In shared memory multiprocessor architectures, such as SMPs, threads can be used to implement parallelism. Historically, hardware vendors have implemented their own proprietary versions of threads, making portability a concern for software developers. For UNIX systems, a standardized C language threads programming interface has been specified by the IEEE POSIX 1003.1c standard. Implementations that adhere to this standard are referred to as POSIX threads, or Pthreads.

The tutorial begins with an introduction to concepts, motivations, and design considerations for using Pthreads. Each of the three major classes of routines in the Pthreads API are then covered: Thread Management, Mutex Variables, and Condition Variables. Example codes are used throughout to demonstrate how to use most of the Pthreads routines needed by a new Pthreads programmer.


An Overview of Pthreads

Historically, hardware vendors have implemented their own proprietary versions of threads. These implementations differed substantially from each other making it difficult for programmers to develop portable threaded applications.

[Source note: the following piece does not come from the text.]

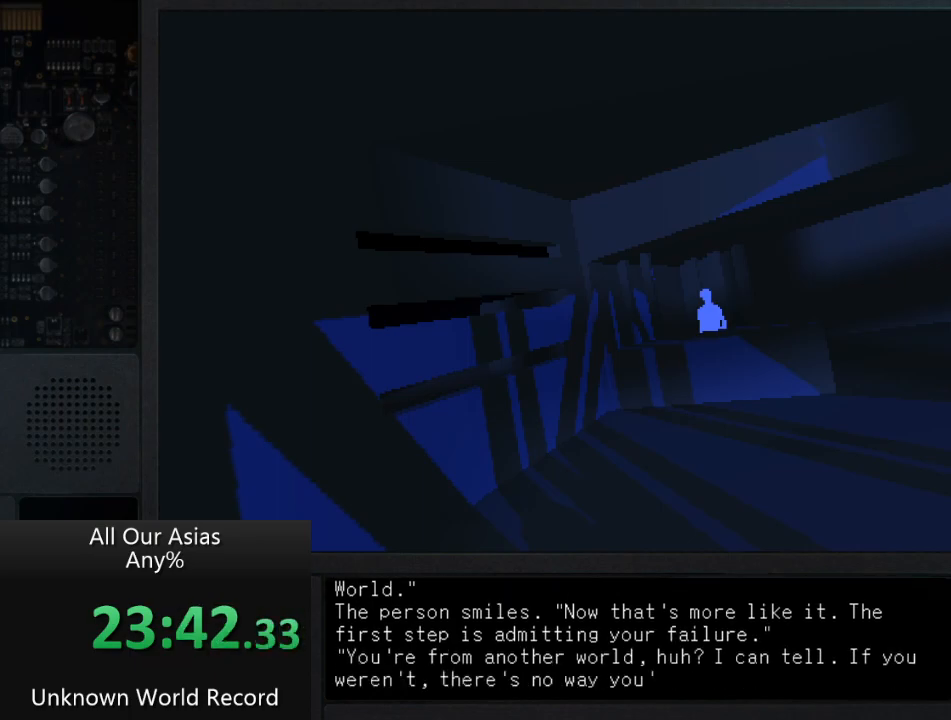
{"buttons": [], "left_stick": "center", "right_stick": "center", "events": [[33, "SQUARE", "down"], [133, "SQUARE", "up"], [300, "SQUARE", "down"], [417, "SQUARE", "up"]]}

In order to take full advantage of the capabilities provided by threads, a standardized programming interface was required. For UNIX systems, this interface has been specified by the IEEE POSIX 1003.1c standard (1995). Implementations which adhere to this standard are referred to as POSIX threads, or Pthreads. Most hardware vendors now offer Pthreads in addition to their proprietary API's.

Pthreads are defined as a set of C language programming types and procedure calls, implemented with a pthread.h header/include file and a thread library - though this library may be part of another library, such as libc.

The character P in Pthreads stands for POSIX.It is a set of threadsing interfaces developed by IEEE Committe in charge of specifying a portable operating system interface(POSIX). POSIX committe defined a basic set of functions and data structures that it hoped would have been used by numerous vendors so that threaded code can be ported easily across operating systems. It specifies API to handle most of actions required by threads.It is a library that has standerdized functions for using threads across different platforms.

In general though, in order for a program to take advantage of Pthreads, it must be able to be organized into discrete, independent tasks which can execute concurrently. For example, if routine1 and routine2 can be interchanged, interleaved and/or overlapped in real time, they are candidates for threading as shown in Figure 1.

Unix Process
Figure 1. concurrent execution of Pthreads


Programs having the following characteristics may be well suited for pthreads:

  • Work that can be executed, or data that can be operated on, by multiple tasks simultaneously
  • Block for potentially long I/O waits
  • Use many CPU cycles in some places but not others
  • Must respond to asynchronous events
  • Some work is more important than other work (priority interrupts)
  • Pthreads can also be used for serial applications, to emulate parallel execution. A perfect example is the typical web browser, which for most people, runs on a single cpu desktop/laptop machine.

    Shared Memory Model


    The Shared memory model is quie suitable to Pthread Programming and the users should understand concepts of synchronization, critical section and deadlock conditions. Synchronization is an enforcing mechanism used to impose constraints on the order of executon of threads. The features of the Shared memory model :

  • All threads have access to the same global, shared memory
  • Threads also have their own private data
  • Programmers are responsible for synchronizing access (protecting) globally shared data.
  • Unix Process
    Figure 2. Typical Shared Memory Model Using Threads

    Thread Safeness:


    Thread-safeness: in a nutshell, refers an application's ability to execute multiple threads simultaneously without "clobbering" shared data or creating "race" conditions.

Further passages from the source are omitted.